▶ _What the exercise asks_
Copy the entries below, switching each "common name" for "everyday name" and keeping everything else the same.

▶ _Stored rows_
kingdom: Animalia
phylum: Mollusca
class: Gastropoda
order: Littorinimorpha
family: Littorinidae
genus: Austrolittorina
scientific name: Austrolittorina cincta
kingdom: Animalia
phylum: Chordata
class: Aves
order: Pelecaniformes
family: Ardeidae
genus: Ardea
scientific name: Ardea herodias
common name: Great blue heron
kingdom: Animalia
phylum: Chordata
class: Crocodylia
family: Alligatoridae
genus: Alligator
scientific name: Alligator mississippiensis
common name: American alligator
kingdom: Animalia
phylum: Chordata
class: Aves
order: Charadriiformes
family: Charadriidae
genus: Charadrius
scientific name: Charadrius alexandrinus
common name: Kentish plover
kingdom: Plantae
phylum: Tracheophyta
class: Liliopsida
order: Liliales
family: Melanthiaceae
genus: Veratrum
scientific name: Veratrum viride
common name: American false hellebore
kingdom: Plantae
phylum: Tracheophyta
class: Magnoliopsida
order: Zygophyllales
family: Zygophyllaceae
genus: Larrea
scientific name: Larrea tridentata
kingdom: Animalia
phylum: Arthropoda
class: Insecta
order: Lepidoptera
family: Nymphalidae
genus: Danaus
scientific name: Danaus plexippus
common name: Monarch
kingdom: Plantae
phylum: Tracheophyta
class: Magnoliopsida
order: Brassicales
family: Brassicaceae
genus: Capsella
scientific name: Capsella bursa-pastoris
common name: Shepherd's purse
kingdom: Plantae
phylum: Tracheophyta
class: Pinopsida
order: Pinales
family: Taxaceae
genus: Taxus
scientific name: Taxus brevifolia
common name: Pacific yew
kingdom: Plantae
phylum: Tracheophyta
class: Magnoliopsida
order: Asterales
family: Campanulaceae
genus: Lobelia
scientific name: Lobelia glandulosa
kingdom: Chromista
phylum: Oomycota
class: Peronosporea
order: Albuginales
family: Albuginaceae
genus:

▶ _Answer to the task_
kingdom: Animalia
phylum: Mollusca
class: Gastropoda
order: Littorinimorpha
family: Littorinidae
genus: Austrolittorina
scientific name: Austrolittorina cincta
kingdom: Animalia
phylum: Chordata
class: Aves
order: Pelecaniformes
family: Ardeidae
genus: Ardea
scientific name: Ardea herodias
everyday name: Great blue heron
kingdom: Animalia
phylum: Chordata
class: Crocodylia
family: Alligatoridae
genus: Alligator
scientific name: Alligator mississippiensis
everyday name: American alligator
kingdom: Animalia
phylum: Chordata
class: Aves
order: Charadriiformes
family: Charadriidae
genus: Charadrius
scientific name: Charadrius alexandrinus
everyday name: Kentish plover
kingdom: Plantae
phylum: Tracheophyta
class: Liliopsida
order: Liliales
family: Melanthiaceae
genus: Veratrum
scientific name: Veratrum viride
everyday name: American false hellebore
kingdom: Plantae
phylum: Tracheophyta
class: Magnoliopsida
order: Zygophyllales
family: Zygophyllaceae
genus: Larrea
scientific name: Larrea tridentata
kingdom: Animalia
phylum: Arthropoda
class: Insecta
order: Lepidoptera
family: Nymphalidae
genus: Danaus
scientific name: Danaus plexippus
everyday name: Monarch
kingdom: Plantae
phylum: Tracheophyta
class: Magnoliopsida
order: Brassicales
family: Brassicaceae
genus: Capsella
scientific name: Capsella bursa-pastoris
everyday name: Shepherd's purse
kingdom: Plantae
phylum: Tracheophyta
class: Pinopsida
order: Pinales
family: Taxaceae
genus: Taxus
scientific name: Taxus brevifolia
everyday name: Pacific yew
kingdom: Plantae
phylum: Tracheophyta
class: Magnoliopsida
order: Asterales
family: Campanulaceae
genus: Lobelia
scientific name: Lobelia glandulosa
kingdom: Chromista
phylum: Oomycota
class: Peronosporea
order: Albuginales
family: Albuginaceae
genus:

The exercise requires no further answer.